Tyler: There is no applicable part of that. You cannot relate at all.
Lucas: As of today, October 1st, 2021, Lil Nas X posted on Twitter that there is a KIDZ BOP version of “MONTERO” being made. I wonder what they’re going to change the lyrics to.
Tyler: Dude, I think you should be on the track and sing it verbatum.
John: I’m ready for Carly and the Cosgroves, the cover band. Maybe not even a cover band, just like carpool karaoke. What are you most excited about for the future of Carly Cosgrove?
Lucas: We can’t tell you.
Tyler: The thing we’re most excited about is—during Covid, we were lucky enough to meet some really cool people, some people that have influence and see something in us. Unfortunately, we’re not able to go into specifics, but they were able to provide us with some opportunities that I don’t think we would’ve gotten otherwise. So, we just have some things coming that we are extremely proud of and have been working on for the past two years.
Lucas: We just finished something that we’re really excited about.
Tyler: Unfortunately, we can’t talk too much about it, but we’re most excited about the people we’re working with. That’s big for us right now.
Lucas: We’re excited to play shows, hopefully. We’ll play one tonight!
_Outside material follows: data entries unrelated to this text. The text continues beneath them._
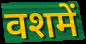
वशमें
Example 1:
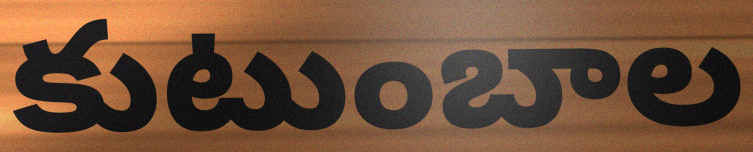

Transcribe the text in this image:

కుటుంబాల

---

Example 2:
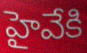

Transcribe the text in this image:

హైవేకి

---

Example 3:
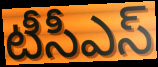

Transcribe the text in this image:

టీసీఎస్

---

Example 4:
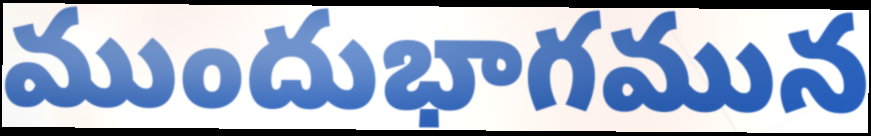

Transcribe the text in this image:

ముందుభాగమున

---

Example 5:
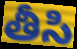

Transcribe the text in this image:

తీసి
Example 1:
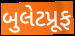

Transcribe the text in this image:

બુલેટપ્રૂફ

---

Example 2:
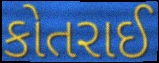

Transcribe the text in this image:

કોતરાઈ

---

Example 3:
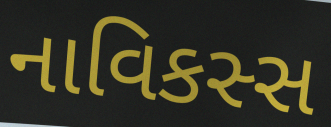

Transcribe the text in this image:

નાવિકસ્સ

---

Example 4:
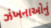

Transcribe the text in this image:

ઝંખનાઓનું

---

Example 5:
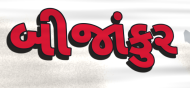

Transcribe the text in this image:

બીજાંકુર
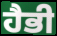
ਹੈਭੀ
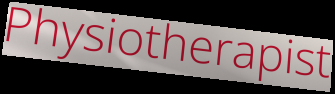
Physiotherapist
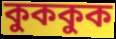
কুককুক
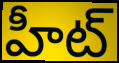
హీట్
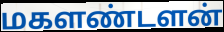
மகளண்டளன்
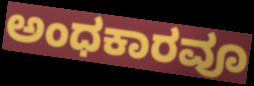
ಅಂಧಕಾರವೂ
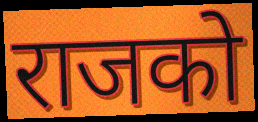
राजको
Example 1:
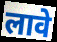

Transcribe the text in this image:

लावे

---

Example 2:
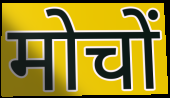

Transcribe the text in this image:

मोचों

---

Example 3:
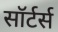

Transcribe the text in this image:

सॉर्टर्स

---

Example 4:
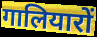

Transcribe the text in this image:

गालियारों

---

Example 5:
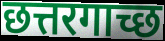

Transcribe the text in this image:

छत्तरगाच्छ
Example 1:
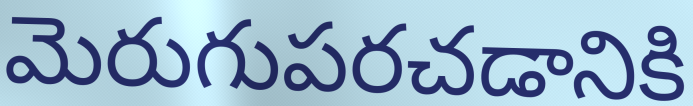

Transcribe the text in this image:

మెరుగుపరచడానికి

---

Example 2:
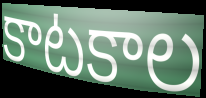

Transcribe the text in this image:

కాటకాల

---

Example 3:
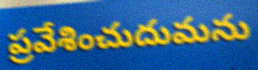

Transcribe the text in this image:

ప్రవేశించుదుమను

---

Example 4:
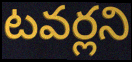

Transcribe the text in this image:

టవర్లని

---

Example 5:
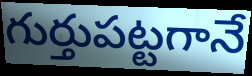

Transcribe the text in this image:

గుర్తుపట్టగానే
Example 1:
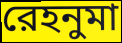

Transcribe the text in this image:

রেহনুমা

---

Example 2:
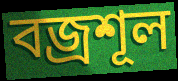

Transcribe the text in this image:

বজ্রশূল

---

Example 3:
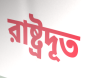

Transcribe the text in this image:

রাষ্ট্রদূত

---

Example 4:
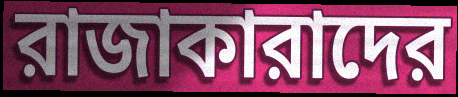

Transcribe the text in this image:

রাজাকারাদের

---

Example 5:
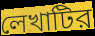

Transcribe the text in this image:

লেখাটির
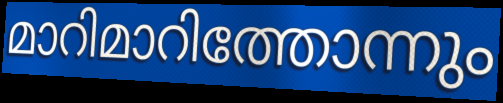
മാറിമാറിത്തോന്നും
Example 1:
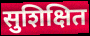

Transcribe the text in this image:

सुशिक्षित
Tyler: This tour, obviously. The Knuckle Puck Tour.
Lucas: Shoutout Elephant Jake. My closing remarks are: I hope people care about what we’re doing. I’m glad people care about what we’re doing tonight. I’m glad you care enough about what we’re doing to interview us.
Lucas: At the end of the day, I’m so thankful.
Helen: We’re all just happy to be here and just wanna keep doing what we love.